Objective: Entrapment neuropathy of the infrapatellar branch of the saphenous nerve is generally an unknown and unfrequently diagnosed cause of knee pain. The aim of this study was to evaluate the efficacy of surgery used by plastic surgeons to treat this neuropathy: neurolysis of the infrapatellar branch.
Methods: A cohort of patiënts diagnosed with infrapatellar neuropathy was evaluated. Patiënts that received treatment were asked their pain scores (Numeral Rating Scale 0-10) before and after surgery, their global perceived effect, and the influence of this disease on their life in terms of working and sporting. Patients treated with neurolysis between September 2014 and Februari 2015 were also evaluated prospectively. Their pain score was evaluated using the visual analog scale (10-100mm). In addition, neural conduction was measured before and after surgery using somatosensory evoked potentials (SSEP).
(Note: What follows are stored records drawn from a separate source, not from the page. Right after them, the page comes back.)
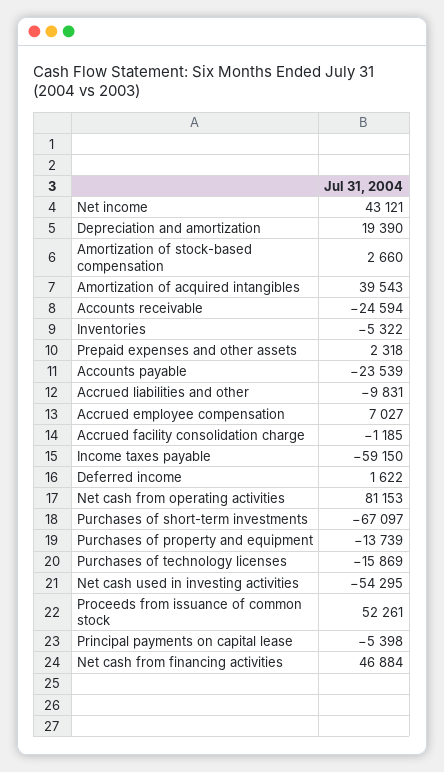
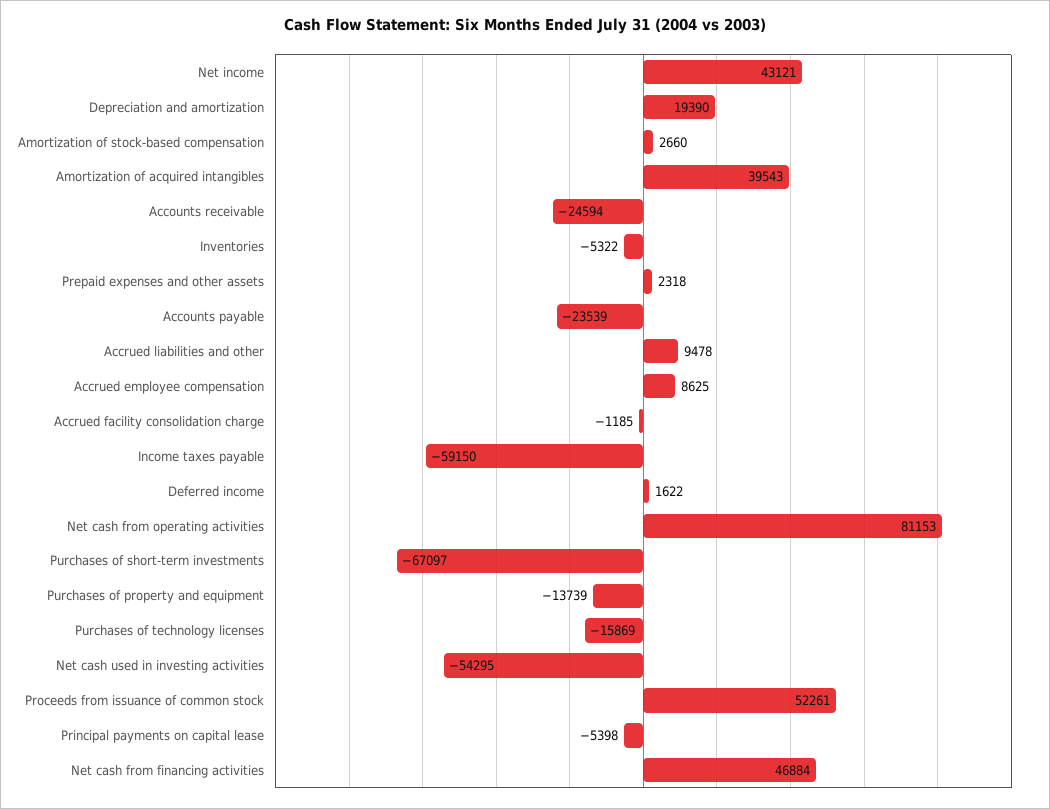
  {
    "Net income": 43121,
    "Depreciation and amortization": 19390,
    "Amortization of stock-based compensation": 2660,
    "Amortization of acquired intangibles": 39543,
    "Accounts receivable": -24594,
    "Inventories": -5322,
    "Prepaid expenses and other assets": 2318,
    "Accounts payable": -23539,
-   "Accrued liabilities and other": -9831,
+   "Accrued liabilities and other": 9478,
-   "Accrued employee compensation": 7027,
+   "Accrued employee compensation": 8625,
    "Accrued facility consolidation charge": -1185,
    "Income taxes payable": -59150,
    "Deferred income": 1622,
    "Net cash from operating activities": 81153,
    "Purchases of short-term investments": -67097,
    "Purchases of property and equipment": -13739,
    "Purchases of technology licenses": -15869,
    "Net cash used in investing activities": -54295,
    "Proceeds from issuance of common stock": 52261,
    "Principal payments on capital lease": -5398,
    "Net cash from financing activities": 46884
  }

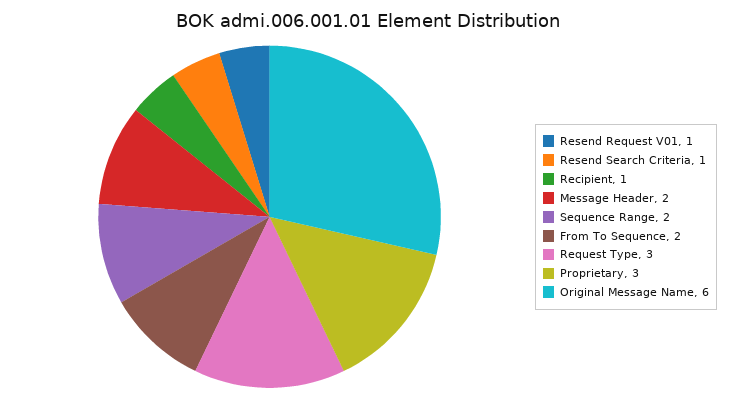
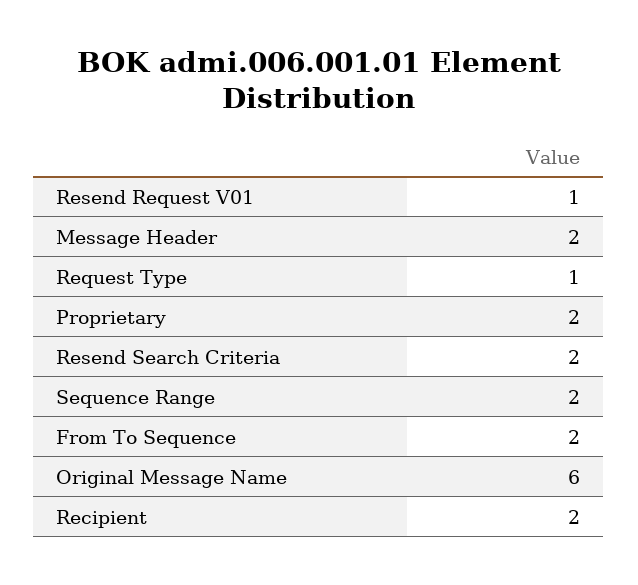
  {
    "Resend Request V01": 1,
-   "Resend Search Criteria": 1,
+   "Resend Search Criteria": 2,
-   "Recipient": 1,
+   "Recipient": 2,
    "Message Header": 2,
    "Sequence Range": 2,
    "From To Sequence": 2,
-   "Request Type": 3,
+   "Request Type": 1,
-   "Proprietary": 3,
+   "Proprietary": 2,
    "Original Message Name": 6
  }

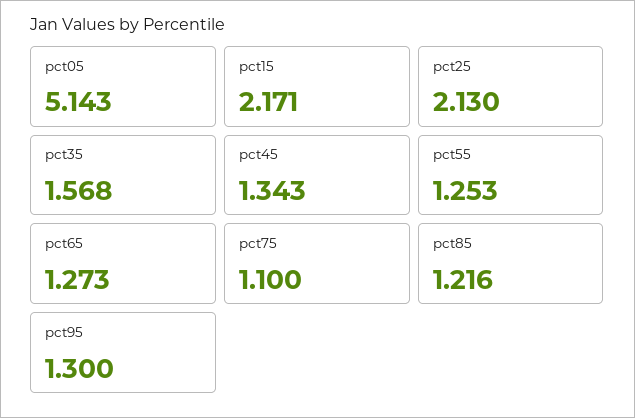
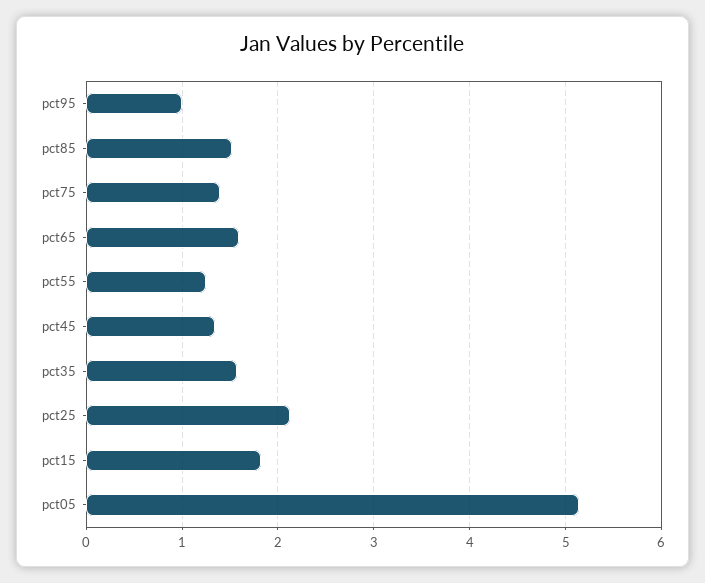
  {
    "pct05": 5.143,
-   "pct15": 2.171,
+   "pct15": 1.8,
    "pct25": 2.13,
    "pct35": 1.568,
    "pct45": 1.343,
    "pct55": 1.253,
-   "pct65": 1.273,
+   "pct65": 1.6,
-   "pct75": 1.1,
+   "pct75": 1.4,
-   "pct85": 1.216,
+   "pct85": 1.5,
-   "pct95": 1.3
+   "pct95": 1
  }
Results: A total of 55 patiënts with infrapatellar neuropathy were evaluated, of which 50 patiënts were treated by neurolysis. 74 percent of the treated patiënts (n = 32) demonstrated a numeral rating scale reduction of at least 50% in the first 6 months. On the long term, 96 percent (n = 48) showed a numeral rating scale reduction of on average 4 in 12 months after surgery. The reduction in pain score in treated patiënts differs significantly from that of untreated patients. Prospectively, 2 patiënt were evaluated. Both showed a visual analog scale reduction of at least 50% in 3 months after surgery. With the used SSEP technique described in literature no results could be reproduced that indicate neural conduction impairment.
Conclusion: Surgical neurolysis as a treatment for infrapatellar neuropathy is effective in about two-thirds of the patiënts. In addition, almost all patiënts (96%) will retrieve a significant reduction in pain in a 12 months recovery period.